Outro impacto social desse discurso que tem como lema gozar sem empecilhos, é a produção de uma cultura da indiferença, pois onde tudo é possível, não há diferença, não há inclusive a diferença entre humanos e objetos, humanos e números, humanos e bens. É o que Matos (2005) refere quando revela que as relações atuais são marcadas pelo cálculo e pelo interesse, características que remetem à economia de mercado. Diz a filósofa, que estamos num mundo onde não há mais contato, não há encontro e consequentemente não há engajamento na relação e no cuidado com o outro. Na mesma lógica, Badiou (2017) refere que esse discurso se aproxima da barbárie, pois numa sociedade que aceita aberta e de maneira amplamente consensual que o lucro seja o único motor viável para fazer funcionar a coletividade, a norma torna-se ganhar o máximo de dinheiro possível, independente da validade dos meios necessários para atingi-la.

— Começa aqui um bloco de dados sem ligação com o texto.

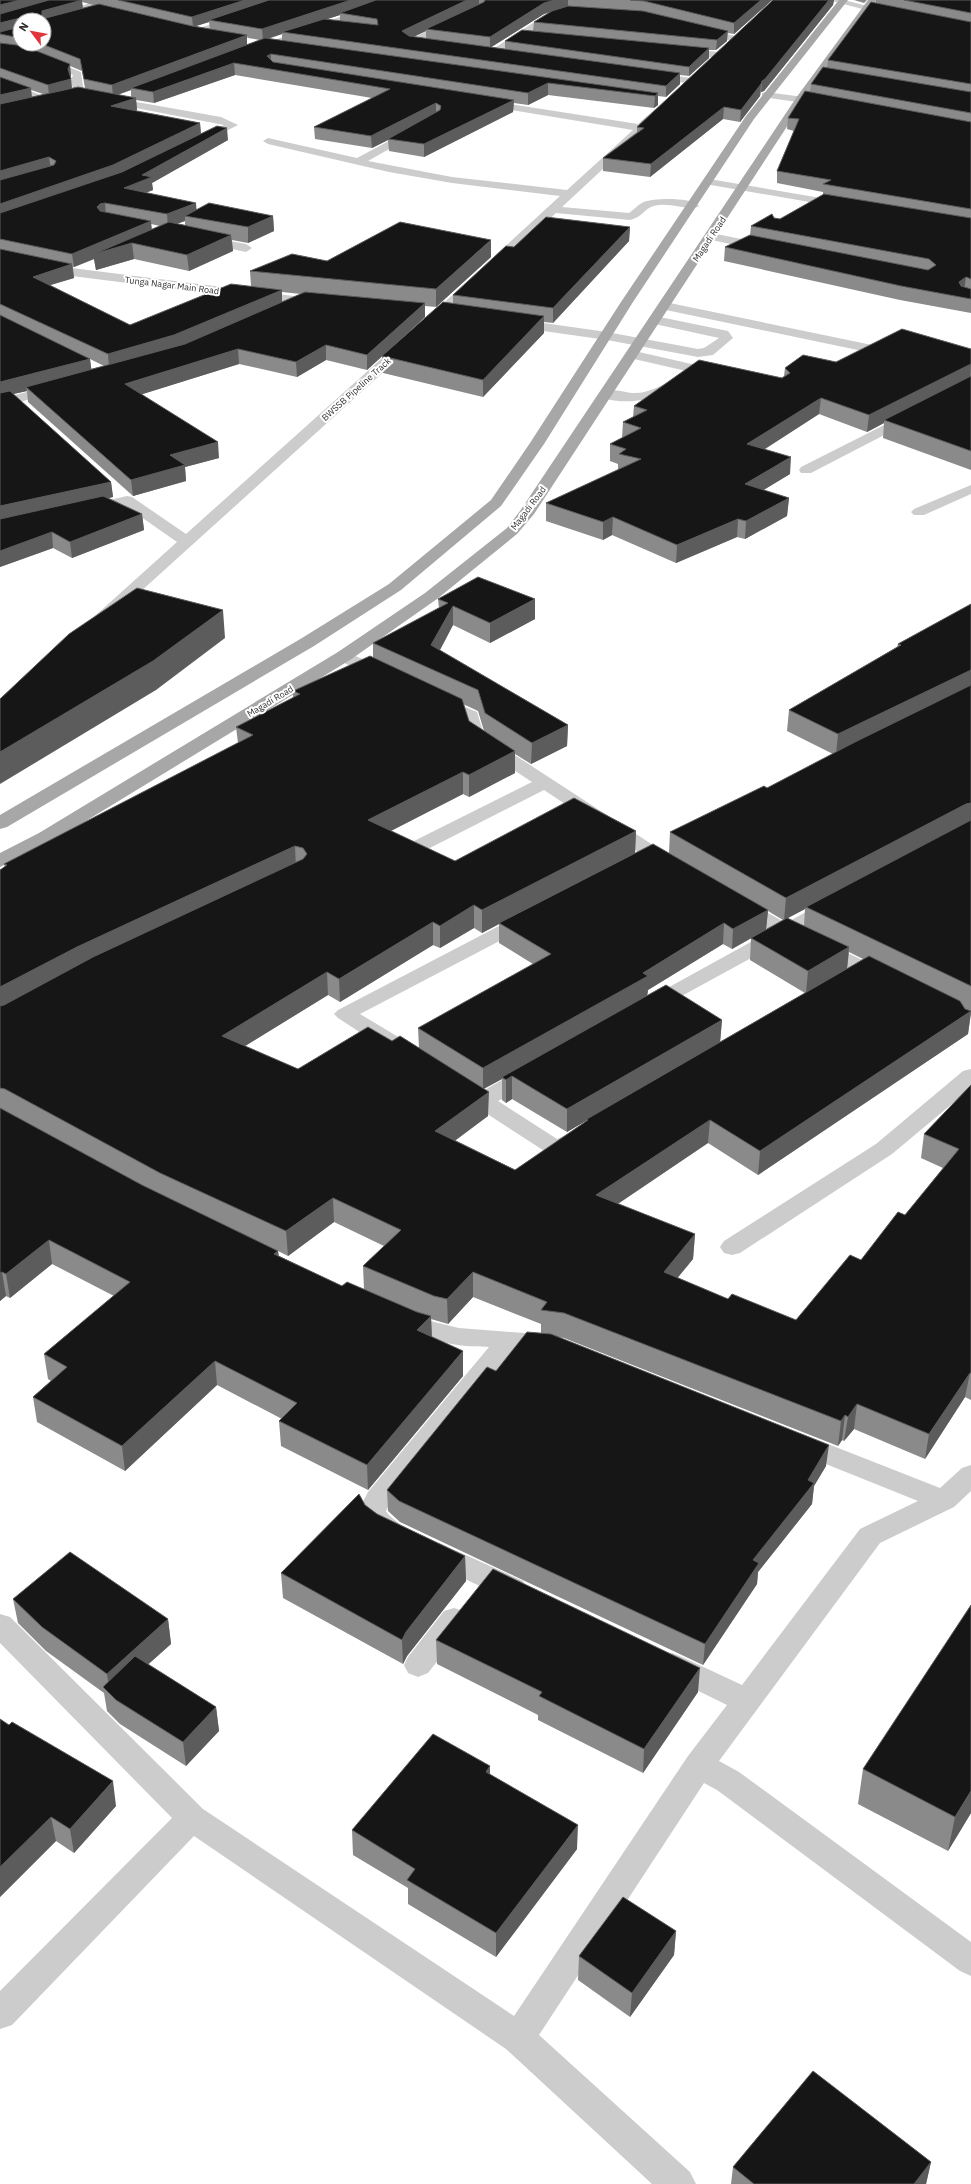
<svg xmlns="http://www.w3.org/2000/svg" width="971" height="2184" viewBox="0 0 971 2184" font-family="'IBM Plex Sans',sans-serif">
	<style>
		.lines { fill: none; stroke-linecap: round; stroke-linejoin: round }
		.minor { fill: #ccc; fill-rule: evenodd }
		.major { fill: #a7a7a7; fill-rule: evenodd }
		.wall { fill: #8a8a8a; fill-rule: evenodd }
		.shaded-wall { fill: #5c5c5c }
		.building { fill: #161616; stroke: #5c5c5c }
		.labels { text-anchor: middle; dominant-baseline: central; stroke-width: 4; stroke-linejoin: round; paint-order: stroke }
		.far-street-label { font-size: 9px; fill: #2f2f2f; stroke: #fff }
	</style>
	<rect width="100%" height="100%" fill="#fff"/>
	<g class="lines">
		<path class="minor" d="M97,0H111L83,10L79,7Z
			M283,0H296L196,34H190L188,32Z
			M388,0H401L254,52L251,53L246,50Z
			M828,0H844L898,14L893,17Z
			M559,9L564,12L562,14L495,55L492,56L487,53L545,15Z
			M452,19L457,22L455,24L396,52L393,53L388,50Z
			M698,26L738,37L740,39L735,42L695,31L693,29Z
			M0,46L31,52L81,72L84,94L79,97L74,94L71,80L73,75L26,56L0,52Z
			M679,48L719,52L724,55L719,58L676,53L674,51Z
			M650,72L691,78L696,81L691,84L647,77L645,75Z
			M0,80L52,99L53,101L52,103L0,115V109L37,100L0,86Z
			M766,92L826,100L831,103L826,106L762,97V93Z
			M114,98L221,117L238,125L200,144L196,143L195,141L196,139L224,125L110,103V99Z
			M484,100L638,124L655,109H663V113L562,207L629,213C634,210 638,204 644,202C654,198 692,197 699,206L693,209C680,207 660,201 649,208C642,213 639,218 630,220L556,213L434,327H424L423,324L424,321L560,196L452,183L389,172L268,144L263,141L268,138L357,158L415,127L419,128L420,130L419,132L368,161L452,177L567,190L633,130L480,105L479,103Z
			M709,179L844,202L850,205L844,208L705,184L703,182L705,180Z
			M711,233L767,244L773,248L767,252L707,239L705,237L707,235Z
			M203,236L246,244L252,248L246,252L199,242L197,240L199,238Z
			M0,253L64,267L317,299L323,303L317,307L64,275L0,261Z
			M665,302L872,345L879,349L872,353L661,309L659,306Z
			M655,316L728,331L733,338L713,355L698,357L607,340L515,327L509,323L515,319L607,332L698,349L704,348L719,338L650,323L649,320L650,317Z
			M405,341L410,342L412,345L410,348L108,621H96L94,618L96,615L177,542L124,505L89,514L84,512L81,509L84,506L127,496L132,497L186,534L400,342Z
			M639,352L722,371L724,374L717,378L634,359L632,356Z
			M674,381L679,382L681,385C670,400 609,408 599,394C605,386 623,392 632,393C649,394 659,385 674,381Z
			M57,384L62,385L64,388L62,391L0,407V399Z
			M910,412L915,413L917,416L915,419L811,473H801L799,470L801,467Z
			M971,485V494L924,515H914L911,512L914,509Z
			M344,651L390,671L392,675L390,679H378L338,660L336,656L338,652Z
			M441,697L477,712L484,735L676,860L679,864L676,868L669,870L662,868L544,790L420,853L413,855L406,853L403,849L406,845L532,782L470,741L463,719L435,706L432,702L435,698Z
			M740,899L747,901L786,923L824,902L831,900L838,902L841,906L838,910L801,931L890,973L893,977L890,981L883,983L876,981L786,939L656,1010L649,1012L642,1010L639,1006L642,1002L771,931L733,909L730,905L733,901Z
			M525,914L532,916L535,920L532,924L360,1014L400,1038L403,1043L400,1048L392,1049L384,1048L338,1018L334,1014L338,1010L518,916Z
			M529,1067L537,1069L540,1074L537,1079L498,1101L557,1139L577,1130L585,1132L588,1137C580,1149 563,1158 549,1154L455,1093L452,1088L455,1083C467,1080 473,1085 483,1091L521,1069Z
			M971,1069V1088L892,1154L740,1253L732,1255L724,1253L720,1247L724,1241L876,1144L963,1071Z
			M404,1310L434,1322L459,1328L550,1335L559,1338L563,1344L559,1350L550,1353L515,1349L389,1505L386,1511C390,1519 401,1522 406,1531L402,1538C379,1545 367,1529 358,1511L368,1492L489,1347C479,1346 468,1347 458,1345C441,1342 400,1334 392,1319L395,1313Z
			M800,1433L940,1488L962,1468L971,1465V1491L954,1507L880,1543L719,1761L739,1772L971,1942V1976L960,1971L717,1790L704,1783L539,2035L690,2172L696,2184H652L506,2049L194,1836L12,2025L0,2029V1991L172,1818L0,1643V1614L10,1617L203,1809L514,2016L688,1756L727,1705L662,1673L658,1665L662,1657L672,1653L682,1657L742,1685L860,1529L918,1501L791,1450L787,1443L791,1436Z
			M439,1543L523,1581L527,1589L523,1597L513,1600L503,1597L429,1562L425,1554L429,1546Z
			M454,1608L464,1611L468,1619L464,1627L428,1673L418,1677L408,1673L404,1665L408,1657L444,1611Z"/>
		<path class="major" d="M839,0H848L754,119L633,302L544,444L501,506L401,590L314,646L7,827L0,829V815L302,638L389,584L491,500L530,443L621,302L746,116Z
			M868,0H877L805,99L534,514L517,534L437,599L350,660L53,841L0,867V853L39,833L338,652L425,593L507,528L520,511L796,98Z"/>
	</g>
	<path class="wall" d="M0,0H772L734,34L727,33V41L716,50H709V58L689,76L680,75V84L666,97L658,96V105L654,108L548,95L528,105L514,103L513,112L424,157L389,151L388,140L372,148L315,139L314,127L372,98L235,75L154,103L136,100L137,110L134,111L200,123L201,134L228,140L152,183L153,190L145,193L197,209L273,216L274,231L248,243L232,240L233,251L189,271L134,259L96,270L94,259L74,267H73L74,278L50,285L130,325L251,286L250,271L327,261L491,257L436,307L425,306V317L367,370L326,360L297,377L239,364L142,394L219,458L185,467L186,481L133,496L28,402L27,391L13,394L111,482L113,497L109,498L142,514L144,530L72,558L53,548L0,567ZM82,2L94,5L83,8ZM549,12L534,22L533,31L505,41V49L491,47L544,14ZM340,15V21L327,19ZM20,20L44,44H20ZM209,22L210,29L196,26ZM426,31V39L413,37ZM282,34V41L268,39ZM247,37L248,38L260,40L247,45ZM70,66L82,71L85,88H72ZM31,90L43,94L32,97ZM131,90V97L118,95ZM185,221V225L177,224L179,223ZM151,224L160,226L152,229ZM282,292L301,294L282,302ZM90,359L104,366L91,369Z
		M773,0H834L833,5L764,91L761,92L760,96L740,122L723,119L650,177L603,171V158L637,132V127Z
		M854,0H867L864,3Z
		M876,0H971V313L900,300L724,261L725,247L750,236L751,226L774,218L780,219L823,195V192L777,183V171L794,131L787,129L788,118L810,92L811,84L827,68L828,60L876,3Z
		M630,227L629,241L553,323L544,322V333L483,397L383,373L382,356L453,303V295L514,247Z
		M971,349V470L883,438L884,423L867,432L819,414L765,449L790,474L763,490L789,498L787,516L745,539L737,537L676,563L612,535L603,540L546,521V503L618,470V464L610,461V444L622,438L623,422L633,417L634,406L782,378L784,376L785,368Z
		M438,599L535,619L490,643L453,625L440,650L568,725L567,746L531,764L515,754V773L469,797L463,794L391,831L455,861L636,831L635,853H669L670,832L767,788L833,754L787,731L789,710L897,647L898,644L971,604V1014L968,1034L758,1175L708,1143L618,1204L695,1234L693,1259L677,1278L728,1299L796,1320L861,1260L905,1215L943,1168L921,1158L924,1134L971,1085V1400L965,1397L925,1459L854,1429L844,1441L842,1440L838,1446L564,1338L558,1337L826,1466L814,1486L812,1504L758,1572L757,1584L703,1665L400,1522L388,1511L387,1490L496,1371L541,1333V1324L473,1297L448,1324L431,1319L432,1337L463,1376L368,1490L281,1446L279,1421L282,1419L217,1385L125,1471L37,1422L33,1397L51,1381L48,1379L44,1354L114,1296L52,1264L10,1298L6,1296L0,1301V870L5,867L4,864L238,743L236,727L293,698V691L373,658V643L439,608ZM463,704L478,711L484,731L469,721ZM805,909L804,926L788,918ZM768,911L783,920L766,929ZM499,924V943L533,964L418,1028L419,1048L392,1041L298,1069L245,1046L328,995L340,1002L433,945L440,948L474,928L482,933ZM751,938L750,960L805,993L720,1042L722,1020L647,996L648,990L723,944L732,949ZM849,952L863,959L847,969ZM502,1079V1100L506,1103L512,1099L567,1132L587,1120V1121L515,1170L455,1140L488,1116L484,1089ZM334,1222L384,1246L363,1266L364,1289L342,1286L279,1256L278,1251L288,1256Z
		M365,1505L377,1514L465,1556L466,1581L407,1656L403,1664L283,1598L281,1573Z
		M13,1599L168,1619L171,1644L148,1664L216,1707L219,1731L186,1766L120,1724L107,1711L104,1693L46,1651L18,1623Z
		M436,1640L698,1692L643,1773L538,1720V1715L437,1664Z
		M0,1719L116,1806L74,1853L56,1841L0,1897Z
		M863,1769L971,1813L948,1851L858,1804Z
		M490,1774L577,1849L496,1957L408,1904V1888L353,1855L352,1830Z
		M676,1931L674,1955L630,2017L578,1980L579,1956Z
		M931,2162L926,2184H731L733,2167Z"/>
	<path class="shaded-wall" d="M20,0H50L0,16V5Z
		M82,0L83,11L42,20V11Z
		M245,0H278L209,20V22L193,27L192,17Z
		M351,0H383L340,13V15L285,33L282,32V34L263,40L262,29Z
		M467,0H479V5L426,29V31L403,42L402,31Z
		M555,0H568V6L544,14L490,48V37L544,3Z
		M761,0H772L734,34V23Z
		M829,0H834L833,5L764,91L761,92L762,81Z
		M20,18V29L0,34V23Z
		M728,31L727,41L716,50L717,40Z
		M247,35V46L131,88V90L113,96L112,85Z
		M709,48V58L689,76V67Z
		M271,54V66L267,56Z
		M234,63L235,75L154,103L153,92Z
		M70,64L71,76L70,80L71,79L72,91L49,96L48,85L68,69Z
		M680,73V84L666,97V86Z
		M548,83V95L528,105V93Z
		M761,84L760,96L740,122L741,110Z
		M31,88L32,100L0,107V95Z
		M658,93V105L654,108L655,96Z
		M136,98L137,110L112,118L111,106Z
		M514,100L513,112L424,157V144Z
		M436,103V115L388,139V140L372,148L371,136Z
		M724,107L723,119L650,177L651,164Z
		M200,123L201,135L114,178L0,217V204Z
		M227,128L228,140L152,183L153,190L125,201L124,188L142,175Z
		M49,157L51,170L0,184V171Z
		M105,203L106,216L102,217L97,207L100,204Z
		M196,203L197,216H185V221L168,227L167,214Z
		M273,216L274,231L248,243V227Z
		M151,221L152,234L132,243L134,259L96,270L94,259L74,267L72,254Z
		M630,227L629,241L553,323V308Z
		M231,235L233,251L189,271L187,255Z
		M491,240V257L436,307V289Z
		M72,264L74,278L34,290L33,277Z
		M966,277L964,291L959,282Z
		M282,290V304L176,350L109,368L108,354Z
		M425,303V317L367,370V355Z
		M544,316V333L483,397V380Z
		M326,345V360L297,377L296,362Z
		M238,349L239,364L127,399L125,384Z
		M90,359L92,374L26,387L27,391L0,397V382Z
		M971,364L970,380L884,420V423L867,432L869,415Z
		M821,398L819,414L746,461L747,444Z
		M218,442L219,458L185,467L186,481L133,496L131,480L170,455Z
		M791,457L790,474L744,502L745,484Z
		M111,482L113,497L0,522V506Z
		M789,498L787,516L745,539L746,521Z
		M142,514L144,530L72,558L70,542Z
		M613,517L612,535L603,540V522Z
		M738,519L737,537L676,563L677,545Z
		M52,532L53,548L0,567V551Z
		M535,599V619L490,643V623Z
		M453,606V625L432,665L431,645Z
		M223,610L225,638L156,690L0,784V752Z
		M971,670V690L836,755L838,734Z
		M568,725L567,746L531,764L532,743Z
		M515,751V773L469,797V775Z
		M463,772V794L369,842L368,820Z
		M971,803V824L806,907L805,909L784,920L786,898L966,804Z
		M636,831L635,853L499,923V924L482,933V910Z
		M295,846L296,869L0,1012V987L77,947Z
		M474,905V928L440,948V926Z
		M768,910L766,930L732,949L733,929Z
		M433,922V945L340,1002L339,979Z
		M724,923L723,944L648,990L647,997L502,1077V1079L483,1089V1068L643,973Z
		M849,947L847,969L806,993L808,971Z
		M327,972L328,995L224,1059L222,1036Z
		M971,1011L968,1034L758,1175L760,1151Z
		M722,1020L720,1043L567,1132V1109Z
		M512,1076V1099L506,1103V1080Z
		M489,1092L488,1116L436,1155L435,1131Z
		M710,1120L708,1143L595,1219L596,1195Z
		M333,1198L334,1222L288,1256L286,1231Z
		M695,1234L693,1259L662,1297L664,1272Z
		M49,1240L52,1264L10,1298L6,1274Z
		M278,1251L280,1275L274,1254Z
		M2,1272L6,1296L0,1301V1273Z
		M473,1272V1297L448,1324L447,1299Z
		M431,1316L432,1340L417,1330Z
		M463,1351V1376L368,1490L367,1465Z
		M215,1361L217,1385L125,1471L122,1446Z
		M970,1373L965,1397L925,1459L929,1434Z
		M857,1404L854,1429L844,1441L848,1417Z
		M845,1415L842,1440L838,1446L841,1421Z
		M829,1445L826,1466L814,1486L812,1504L758,1572L757,1584L703,1665L705,1644L753,1560L808,1480Z
		M465,1556L466,1581L407,1656L403,1664L402,1640L406,1632Z
		M168,1619L171,1644L113,1696L110,1694L107,1674Z
		M700,1668L698,1692L643,1773L644,1749Z
		M216,1707L219,1731L186,1766L183,1742Z
		M490,1766V1791L486,1772Z
		M113,1781L116,1806L74,1853L70,1829Z
		M971,1791V1813L948,1851L955,1817Z
		M51,1817L56,1841L0,1897V1867Z
		M578,1825L577,1849L496,1957V1933Z
		M676,1931L674,1955L630,2017L632,1993Z
		M931,2162L926,2184H914Z"/>
	<path class="building" d="M0,0H20L0,5Z
		M49,0H82L42,11V19L99,4L192,26L247,35L112,85L84,79L80,59L42,44H44V20H20V38L0,34V32L19,27L20,18L0,23V14Z
		M118,0H245L192,17Z
		M269,0H351L262,29L209,20Z
		M376,0H467L402,31L409,36L680,73L666,86L282,32L324,19L378,25L377,19L340,13Z
		M485,0H555L544,3L490,37L426,29L484,2Z
		M630,0H761L734,23L644,1Z
		M773,0H829L765,79L762,81L761,84L741,110L724,107L651,164L603,158L644,128L637,127Z
		M904,0H971V13Z
		M871,2L971,22V84L828,60Z
		M568,6L643,11L728,31L717,40L534,22L552,11Z
		M522,30L709,48L689,67L505,41Z
		M265,38L658,93L655,96L548,83L528,93L271,54L267,56L273,62L514,100L424,144L388,139L440,110L441,106L436,103L371,136L314,127L390,89L234,63L153,92L131,88Z
		M0,43L24,46L70,64L68,69L71,79L48,85L0,68Z
		M823,67L971,92V113L811,84Z
		M0,77L31,88L0,95Z
		M78,87L136,98L111,106L200,123L113,165L0,204V180L54,165L56,161L49,157L0,171V104Z
		M805,91L971,122V209L823,184L831,180L777,171L799,119L788,118Z
		M217,126L227,128L142,175L152,177L124,188L196,203L167,214L105,203L100,204L97,207L100,211L151,221L72,254L0,239V213L122,172Z
		M824,194L971,218V279L966,277L959,282L961,286L971,289V299L901,286L725,247L750,235L928,270L936,265L929,259L751,226L772,214L774,218L780,219Z
		M209,203L273,216L248,227L185,216Z
		M546,217L630,227L553,308L453,295L506,246L514,247Z
		M169,222L231,235L187,255L132,243L94,254Z
		M400,222L491,240L436,289L250,271L292,254L327,261Z
		M0,249L72,264L33,277L130,325L231,284L282,290L174,335L108,354L0,304Z
		M305,292L425,303L367,355L326,345L296,362L238,349L125,384L218,442L170,455L185,465L131,480L26,387L185,344Z
		M443,302L544,316L483,380L382,356Z
		M0,315L90,359L0,382Z
		M902,329L971,349V364L869,415L821,398L747,444L791,457L745,484L789,498L746,521L738,519L677,545L613,517L603,522L546,503L641,459L619,454L626,449L610,444L641,428L623,422L647,410L634,406L699,360L782,378L790,373L785,368L803,355L836,362Z
		M971,376V451L884,420Z
		M10,391L111,482L0,506V393Z
		M103,496L142,514L70,542L52,532L0,551V519Z
		M478,577L535,599L490,623L453,606L431,645L568,725L532,743L485,713L478,690L373,643L448,603L438,599Z
		M137,588L223,610L153,661L0,752V699L69,634Z
		M971,604V670L838,734L789,710L901,645L898,644Z
		M370,656L462,699L469,721L515,751L469,775L463,772L368,820L455,861L574,798L636,831L482,910L474,905L440,926L433,922L339,979L327,972L222,1036L298,1069L368,1027L392,1041L400,1036L489,1092L435,1131L515,1170L588,1120L587,1119L869,956L960,1001L965,1009L971,1011L760,1151L710,1120L596,1195L695,1234L664,1272L728,1299L732,1294L796,1320L850,1255L861,1260L898,1212L905,1215L959,1149L924,1134L971,1085V1373H970L929,1434L857,1404L848,1417L845,1415L841,1421L564,1313L541,1310L547,1302L473,1272L447,1299L434,1296L363,1266L401,1230L333,1198L286,1231L160,1173L5,1089L0,1088V1006L4,1005L93,957L303,859L307,854L303,848L295,846L77,947L0,987V870L7,865L4,864L253,735L236,727L300,694L293,691Z
		M971,685V803L966,804L786,898L670,832L764,786L767,788L855,742Z
		M971,820V986L806,907Z
		M653,844L768,910L733,929L724,923L643,973L648,976L483,1068L418,1028L551,954L499,923Z
		M787,918L849,947L808,971L751,938Z
		M666,985L722,1020L567,1109L512,1076L506,1080L502,1077Z
		M0,1108L142,1185L278,1251L274,1254L342,1286L347,1282L417,1312L431,1316L417,1330L463,1351L367,1465L279,1421L297,1403L215,1361L122,1446L33,1397L67,1367L44,1354L130,1282L49,1240L6,1274L2,1272L0,1273Z
		M527,1332L551,1334L829,1445L808,1480L814,1483L753,1560L759,1563L705,1644L399,1501L387,1490L487,1367L496,1371Z
		M359,1494L365,1505L377,1514L465,1556L406,1632L402,1640L281,1573Z
		M70,1552L168,1619L107,1674L42,1627L13,1599Z
		M493,1569L700,1668L644,1749L539,1696L542,1692L436,1640Z
		M971,1605V1791L955,1817L863,1769Z
		M135,1656L216,1707L183,1742L116,1700L103,1687Z
		M0,1719L9,1725L12,1722L113,1781L70,1829L51,1817L0,1867Z
		M433,1734L490,1766L486,1772L578,1825L496,1933L407,1880L415,1869L352,1830Z
		M623,1897L676,1931L632,1993L579,1956Z
		M813,2071L931,2162L914,2184H754L733,2167Z"/>
	<g class="labels">
		<g class="far-street-label">
			<text transform="translate(709 239) rotate(-56)">Magadi Road</text>
			<text transform="translate(172 285) rotate(7)">Tunga Nagar Main Road</text>
			<text transform="translate(356 389) rotate(-42)">BWSSB Pipeline Track</text>
			<text transform="translate(528 508) rotate(-53)">Magadi Road</text>
			<text transform="translate(270 701) rotate(-31)">Magadi Road</text>
		</g>
	</g>
	<g transform="translate(32 32) rotate(302)"><circle r="19" fill="#ffffff" stroke="#acacac"/>
	<path d="M0-3L7 15L0 10L-7 15Z" fill="#e1353b"/>
	<text y="-6" font-size="11" font-weight="bold" text-anchor="middle" fill="#2f2f2f">N</text>
	</g>
</svg>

É diante desse laço social que reduz a linguagem ao comando que a psicanálise se põe a ocupar um lugar muito particular, e a sustentar uma ética que resiste à tendência e persiste na sustentação do desejo, da diferença, da falta e das relações. A ética psicanalítica, ao não rechaçar o mal-estar constituinte do humano e suas relações implica o sujeito na sua capacidade de autoria de si e de um mundo em comum, isso porque se trata de um posicionamento e não de uma ciência que se pretende universal. Enquanto posicionamento, essa ética apresenta-se como ato político de afirmação e circulação da palavra, bem como vai na contramão de qualquer lógica ou dispositivo que tente reduzir ao silencio a voz do outro.

Para isso, Vivès (2019)[2] afirma que é preciso enquanto humanos nos retirarmos de uma deriva conformista, pois esta que tem a ver com o princípio do prazer, acaba por tornar mais cômodo nos sujeitarmos à obediência que incorrermos ao mal-estar do desejo, da falta e da diferença. Podemos dizer que incorrer ao mal-estar é trabalhoso e não se dá sem angústia e sofrimento, no entanto me parece, até o momento, um caminho viável para um mundo de relações perenes ao invés de um (i)mundo[3] de relações perecíveis.

FLÁVIA TRIDAPALLI BUECHLER é psicóloga, especialista em psicopatologia da infância e da adolescência e especializanda em psicanálise, sujeito e laço social (UNIFEBE/HSC).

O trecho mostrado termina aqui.